I’m writing this in response to a recent column in the Independent on foraging. The column by CJ Schuler was prompted by destructive, commercial foraging of wild garlic at a local ancient woodland in south London.
Any foraging, let alone commercial foraging is inappropriate in such a fragile setting. As a conservationist I’m as concerned by this kind of ignorant foraging (trampling the stock, removing too much and done for profit) as Schuler is, but I must disagree with his conclusion that ‘Foraging is not part of the solution; it’s part of the problem.’
A newspaper column like this one entails confrontational argument, which generates more heat than light. Schuler seems to think that most foragers are aiming to source their entire food supply from the wild, rather than supplementing their diet. Perhaps this is to shore up the confrontational stance, or perhaps he hasn’t met many foragers, or listened to what they have to say. No forager I know would ever entertain that thought, and would understand that on a small island like ours, with its relatively large population, mass foraging for all our food would spell environmental disaster and starvation. Foragers also know that sourcing all one’s food from the hedgerow, even if were possible, would be depressing and unpalatable.
But my real bone of contention is when he denies that foraging establishes a connection with nature ‘in any meaningful sense’. Do you have to source all your food supply from nature’s larder to establish a meaningful connection? I don’t think so. His logic is all or nothing – if it’s impossible to source 100 per cent of your food supply through foraging, it must be irrelevant and absurd at best, destructive at worst.
In my environmental education work I try all kinds of approaches to galvanise engagement with the natural world. None works so well and so consistently as food – whether it’s growing fruit and veg, herbs, or the therapeutic and edible properties of wild plants. When you talk about food, people make the connection between their bodies and those of the natural world around them. They see the reasons to protect these plants, and how they can work together with them for mutual benefit. This is instinctive conservation, and this bond is what has protected the natural world for millenia. And I would argue that we’ve only needed ‘professional’ conservationists to step in now that most of us have stopped depending directly on the land for our food, fuel and other resources.
It’s not all about harking back to some golden era of hunter gathering. Fifty years ago most Londoners were foragers. It’s not something alien and exotic. Many kept chickens, grew peas and beans, and would pick blackberries, rosehips (encouraged during the war), mushrooms and go scrumping. And of course, as regular foragers they would know that if they wanted a good meal next year, then it made sense not to take too much.
Many of the people coming to my workshops originally come from other countries, where the responsible foraging tradition is still alive and strong, and where herbal medicine is still current. Talking about food, foraging and helping them ID British wild plants has been a wonderful way to validate their traditions and exchange cultural learning.
There’s something elitist about Schuler’s tone, which is probably just the tone he has to strike for the article. But it bothers me. Do we condemn a whole practice on the actions of an ignorant few? Do we blame those teaching and encouraging responsible foraging for the actions of a minority who’ve misunderstood? If you extend that argument then we’d have to stop teaching and start banning a lot of things. Like driving. Or media punditry.

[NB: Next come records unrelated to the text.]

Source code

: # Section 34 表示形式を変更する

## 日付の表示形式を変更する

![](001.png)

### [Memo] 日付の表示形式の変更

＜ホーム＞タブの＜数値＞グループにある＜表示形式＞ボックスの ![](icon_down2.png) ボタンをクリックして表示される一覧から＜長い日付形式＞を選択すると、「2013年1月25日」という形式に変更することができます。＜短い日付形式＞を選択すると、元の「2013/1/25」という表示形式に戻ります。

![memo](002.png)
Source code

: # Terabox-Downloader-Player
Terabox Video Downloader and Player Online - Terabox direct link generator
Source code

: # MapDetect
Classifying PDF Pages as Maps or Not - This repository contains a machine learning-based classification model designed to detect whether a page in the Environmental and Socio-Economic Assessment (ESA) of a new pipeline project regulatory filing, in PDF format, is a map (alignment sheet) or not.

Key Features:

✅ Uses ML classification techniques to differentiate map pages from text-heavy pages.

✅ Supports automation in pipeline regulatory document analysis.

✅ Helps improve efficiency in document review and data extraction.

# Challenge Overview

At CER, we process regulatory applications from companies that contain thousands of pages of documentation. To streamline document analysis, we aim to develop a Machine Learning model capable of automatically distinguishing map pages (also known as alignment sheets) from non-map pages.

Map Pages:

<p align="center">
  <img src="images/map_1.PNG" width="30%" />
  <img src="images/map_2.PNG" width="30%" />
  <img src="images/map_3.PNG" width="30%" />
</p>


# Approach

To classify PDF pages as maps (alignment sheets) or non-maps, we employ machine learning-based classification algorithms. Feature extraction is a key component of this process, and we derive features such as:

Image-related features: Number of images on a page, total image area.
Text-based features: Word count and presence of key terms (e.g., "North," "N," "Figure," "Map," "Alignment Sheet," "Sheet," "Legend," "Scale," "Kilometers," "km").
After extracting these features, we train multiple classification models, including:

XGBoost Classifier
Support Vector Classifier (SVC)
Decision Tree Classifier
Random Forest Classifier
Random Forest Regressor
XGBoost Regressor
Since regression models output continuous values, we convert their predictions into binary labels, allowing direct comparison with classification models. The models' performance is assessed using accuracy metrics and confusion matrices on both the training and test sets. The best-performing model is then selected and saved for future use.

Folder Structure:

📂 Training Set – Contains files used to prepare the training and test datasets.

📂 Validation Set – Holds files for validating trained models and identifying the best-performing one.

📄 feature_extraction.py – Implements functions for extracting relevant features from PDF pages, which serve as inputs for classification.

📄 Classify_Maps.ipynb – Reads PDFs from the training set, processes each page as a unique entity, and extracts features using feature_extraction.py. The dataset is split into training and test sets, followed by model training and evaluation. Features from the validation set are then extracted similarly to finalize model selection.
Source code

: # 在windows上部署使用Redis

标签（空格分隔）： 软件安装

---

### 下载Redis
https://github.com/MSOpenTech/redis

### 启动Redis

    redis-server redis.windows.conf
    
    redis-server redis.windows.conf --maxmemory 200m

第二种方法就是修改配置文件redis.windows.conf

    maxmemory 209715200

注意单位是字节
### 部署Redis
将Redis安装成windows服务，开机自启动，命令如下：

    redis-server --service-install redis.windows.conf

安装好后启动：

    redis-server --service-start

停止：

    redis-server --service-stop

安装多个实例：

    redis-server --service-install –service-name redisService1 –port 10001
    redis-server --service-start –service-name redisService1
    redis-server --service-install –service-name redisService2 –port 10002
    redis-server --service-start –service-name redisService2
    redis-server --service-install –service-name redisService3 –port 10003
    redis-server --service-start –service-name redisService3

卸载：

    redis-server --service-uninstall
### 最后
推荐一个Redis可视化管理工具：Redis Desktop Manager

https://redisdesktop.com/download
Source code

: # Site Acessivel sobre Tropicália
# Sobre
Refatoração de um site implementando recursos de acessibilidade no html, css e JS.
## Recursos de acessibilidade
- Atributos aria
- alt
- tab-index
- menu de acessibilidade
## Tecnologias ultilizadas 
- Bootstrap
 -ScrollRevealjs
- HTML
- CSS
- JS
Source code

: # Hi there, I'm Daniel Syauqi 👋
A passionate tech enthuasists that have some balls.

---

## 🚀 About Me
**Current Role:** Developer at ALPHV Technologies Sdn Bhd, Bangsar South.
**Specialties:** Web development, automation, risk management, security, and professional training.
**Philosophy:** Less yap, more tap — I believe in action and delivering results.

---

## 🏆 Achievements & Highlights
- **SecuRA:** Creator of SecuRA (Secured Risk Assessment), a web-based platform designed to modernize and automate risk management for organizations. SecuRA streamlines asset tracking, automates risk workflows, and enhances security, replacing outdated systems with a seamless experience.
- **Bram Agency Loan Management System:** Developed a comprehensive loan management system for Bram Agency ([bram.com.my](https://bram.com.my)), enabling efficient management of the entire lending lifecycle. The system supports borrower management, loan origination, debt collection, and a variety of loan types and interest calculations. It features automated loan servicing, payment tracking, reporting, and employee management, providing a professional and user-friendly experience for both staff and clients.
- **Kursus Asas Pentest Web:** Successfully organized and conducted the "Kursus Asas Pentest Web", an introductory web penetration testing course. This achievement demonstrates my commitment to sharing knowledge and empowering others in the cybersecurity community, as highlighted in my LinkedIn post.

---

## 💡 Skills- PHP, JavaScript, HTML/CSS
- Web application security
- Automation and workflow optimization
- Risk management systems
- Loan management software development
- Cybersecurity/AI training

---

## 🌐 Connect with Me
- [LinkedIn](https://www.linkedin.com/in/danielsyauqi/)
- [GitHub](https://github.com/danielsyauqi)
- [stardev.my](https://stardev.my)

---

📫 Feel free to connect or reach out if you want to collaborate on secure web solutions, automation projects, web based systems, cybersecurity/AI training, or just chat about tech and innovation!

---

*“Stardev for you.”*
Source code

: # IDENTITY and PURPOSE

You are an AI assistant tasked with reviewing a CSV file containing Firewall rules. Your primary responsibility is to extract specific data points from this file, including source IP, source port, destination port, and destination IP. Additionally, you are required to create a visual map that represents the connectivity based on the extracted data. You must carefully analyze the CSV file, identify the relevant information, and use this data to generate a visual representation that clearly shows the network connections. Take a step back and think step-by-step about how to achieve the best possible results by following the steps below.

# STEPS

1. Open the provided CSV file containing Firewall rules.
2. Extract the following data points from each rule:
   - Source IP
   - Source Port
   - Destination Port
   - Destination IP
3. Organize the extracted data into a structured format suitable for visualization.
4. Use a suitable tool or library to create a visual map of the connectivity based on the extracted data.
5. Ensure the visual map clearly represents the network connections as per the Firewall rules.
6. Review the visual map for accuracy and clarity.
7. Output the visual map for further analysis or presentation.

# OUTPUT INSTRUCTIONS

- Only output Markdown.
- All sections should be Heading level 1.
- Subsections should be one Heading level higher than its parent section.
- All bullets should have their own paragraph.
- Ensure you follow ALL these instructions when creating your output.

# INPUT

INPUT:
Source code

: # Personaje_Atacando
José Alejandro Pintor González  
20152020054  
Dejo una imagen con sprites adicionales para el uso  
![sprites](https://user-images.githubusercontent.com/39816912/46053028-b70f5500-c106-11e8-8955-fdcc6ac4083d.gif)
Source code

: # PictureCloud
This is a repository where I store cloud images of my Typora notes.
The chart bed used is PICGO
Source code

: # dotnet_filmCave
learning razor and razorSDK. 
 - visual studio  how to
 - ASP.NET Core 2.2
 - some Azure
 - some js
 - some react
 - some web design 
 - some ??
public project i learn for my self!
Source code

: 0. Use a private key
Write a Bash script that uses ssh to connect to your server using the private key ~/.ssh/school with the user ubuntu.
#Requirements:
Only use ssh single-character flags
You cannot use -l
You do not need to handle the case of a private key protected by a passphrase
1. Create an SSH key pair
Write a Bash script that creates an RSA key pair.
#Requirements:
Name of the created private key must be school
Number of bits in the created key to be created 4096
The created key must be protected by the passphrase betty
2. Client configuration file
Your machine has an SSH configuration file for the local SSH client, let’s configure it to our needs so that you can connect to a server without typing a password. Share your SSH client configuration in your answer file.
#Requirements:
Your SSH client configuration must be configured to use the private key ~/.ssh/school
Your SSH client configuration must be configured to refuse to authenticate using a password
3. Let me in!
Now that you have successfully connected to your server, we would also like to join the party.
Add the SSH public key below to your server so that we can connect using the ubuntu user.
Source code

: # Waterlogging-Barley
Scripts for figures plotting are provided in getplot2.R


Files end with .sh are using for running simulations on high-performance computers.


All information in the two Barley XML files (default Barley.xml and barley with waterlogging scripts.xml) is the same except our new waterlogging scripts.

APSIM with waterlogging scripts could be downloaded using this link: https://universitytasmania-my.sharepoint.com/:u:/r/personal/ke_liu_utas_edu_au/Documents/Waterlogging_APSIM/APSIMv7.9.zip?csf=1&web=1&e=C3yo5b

If we want to win the battle against the impoverishment and destruction of the natural world, then we must democratise access and engagement. Encouraging people to make the link between plants and food is vital part of the process, complementing efforts to get kids playing in nature, and other more ‘hands off’ ways to experience nature such as walking, painting, photographing, or writing about landscapes.
Foraging does not operate in a vacuum. It’s happening in a world where profit trumps ethics and selfishness is encouraged, and where populations are transient. But that’s not foraging’s fault. I would argue that responsible foraging works against these pressures.
Conservationists and environmentalists, including me,worry that they don’t garner more support, or attract diverse audiences. I think it’s because too much of our message is ‘don’t do this’ ‘stop doing that’ and ‘look, don’t touch’, or even, ‘we know best’.
I whole-heartedly agree with Schuler’s encouragement to let the dandelions, nettles and weeds flourish in your garden – assuming you have one, of course. This is the main way that I forage, although as my communal garden was built on a former industrial site and the land deemed ‘contaminated’ when I moved in, I tend to pick the weeds which sow themselves into empty pots.
Foraging shouldn’t have to involve travelling far and certainly shouldn’t take place in any nature reserve or protected space. For me, foraging is all about a deepening relationship, between myself, a particular spot of land, a plant and the seasons. Our fates become entwined, and I look out for the elder bush opposite my house, making sure it doesn’t get chopped down in the latest well-intentioned community clear up. After all, I’m looking forward to that elderberry cordial later this year.